最初に勤めた会社の上司に、「本には3種類ある」と教えてもらいました。ひとつは、自分が好きで選んで読む本。趣味の本であったり、小説のようなものであったりすると思います。2つめは、自分のためになる本。今の自分にとって必要な知識や情報を得るための本ということです。3つめは、他人から勧めてもらって読む本。面白かった、良かった、ためになったから読んでみたらと、誰かが勧めてくれた本です。つまり、どれか1種類の本ばかりを偏って読むのではなく、3種類の本をバランス良く読むと良いよという教えでした。

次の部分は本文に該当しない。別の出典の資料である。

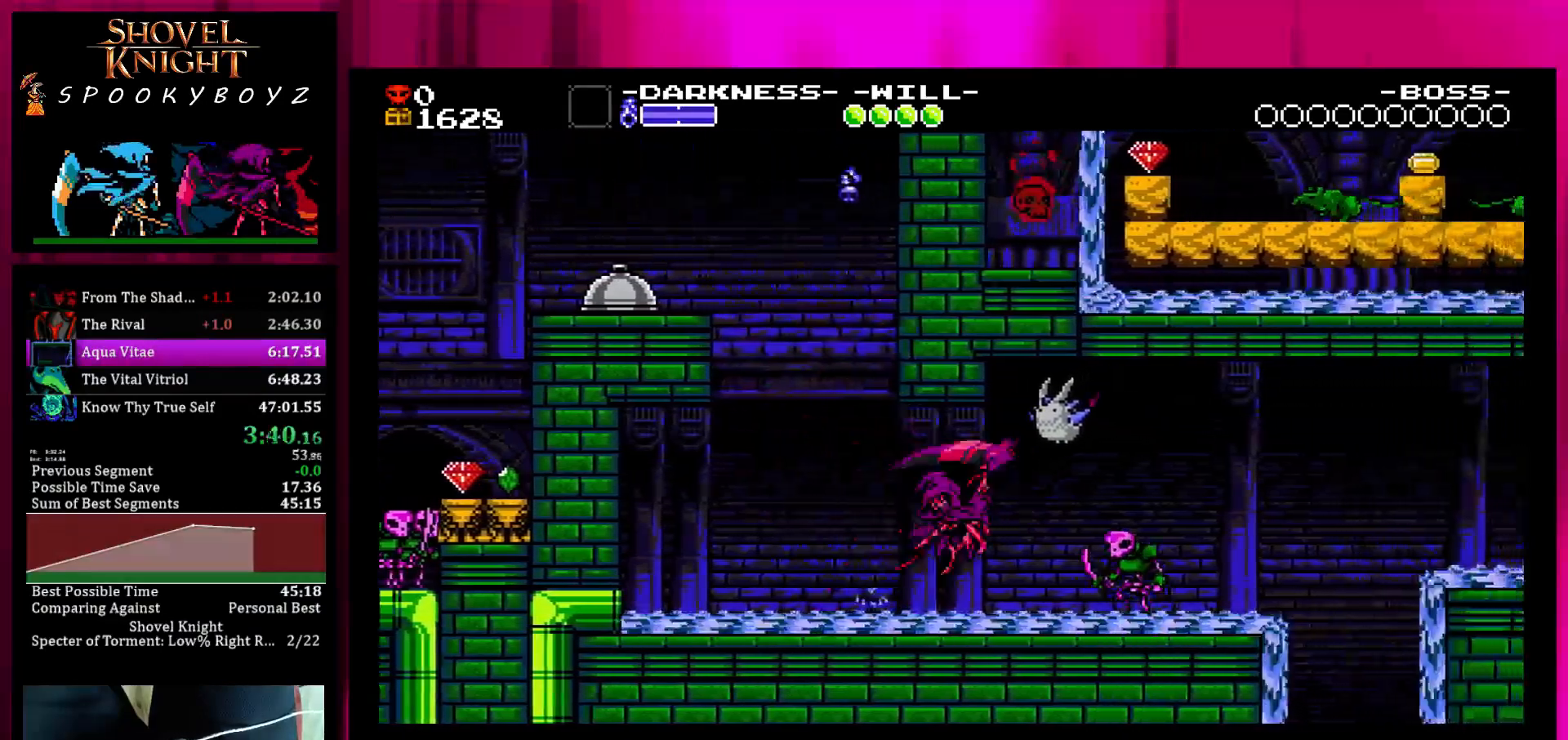
{"buttons": [], "left_stick": "center", "right_stick": "center", "button_events": []}
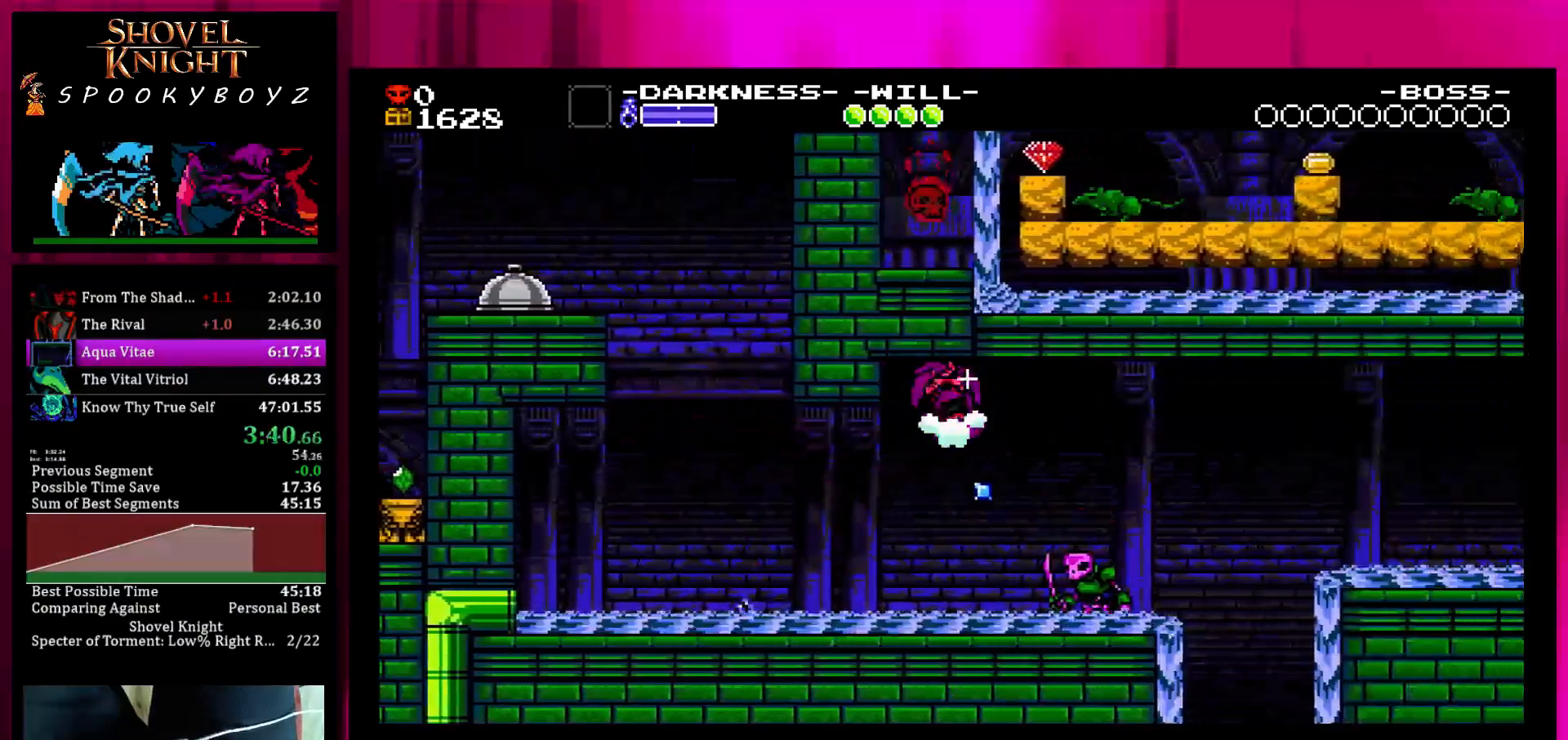
{"buttons": [], "left_stick": "center", "right_stick": "center", "button_events": []}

その教えは今でも覚えていて、役に立っています。ひとつめの種類の本は、自分の世界を深くしてくれます。自分の興味のある分野を、下へ下へと深く掘っていくイメージです。心に余裕のあるときに、ゆっくりと時間をかけて、自分の世界を深めていくことができます。小説などの物語を読んでも、目に見える実利はありませんが、それでも自分ではない誰かの人生をまるで自分のことのように想像して生きてみるという行為自体が楽しいものですし、人間として大切な他者の人生に対する想像力を培うことができます。

 

 

 

また逆説的ですが、小説を読むことは、フィクションとノンフィクションの区別をつけることです。小説の中の物語をフィクションとして読むことができるからこそ、自分の人生をノンフィクションとして生きることができるのです。

 

 

 

2つめの種類の本は、学術書であり専門書であり、またノウハウ本であったり自己啓発本であったりします。社会に出て仕事をするようになってから、私はこのタイプの本を読むようになりました。知っていなければ生きていけない、より良く生きるために知っておくべき知恵や情報として、砂漠の砂が水をそうするかのように吸収するための本です。たとえば医学の知識に乏しい医者がヤブ医者と呼ばれるように、自分の生業に関する専門知識を得るためには本を読むことが大切です。また、未来に起こるであろうことを知るためにも必要ですね。

 

 

3つめの他人から勧めてもらった本は、一見、自分には興味がなかったり、とっつきにくかったりするものですから、敢えてすぐに読んでみることを心がけています。誰かが自分に対してすすめてくれた本は、よほど面白かったか、または自分が読むべき理由が何かあるのかもしません。そうして自分の範疇にはなかった本を読むことで、自分の世界が広がりを持つことがあります。その上司が勧めてくれた本は、当時の私には難しかったのですが、そこに食らいついて読んだことで、自分がいかに常識にとらわれた小さな箱の中で生きてきたかを知った気がします。

 

最近は、小野寺先生から「自分で動ける部下の育て方」、影山さんから「今日も1日きみを見てた」を勧めてもらって読みました。どちらも面白かったです!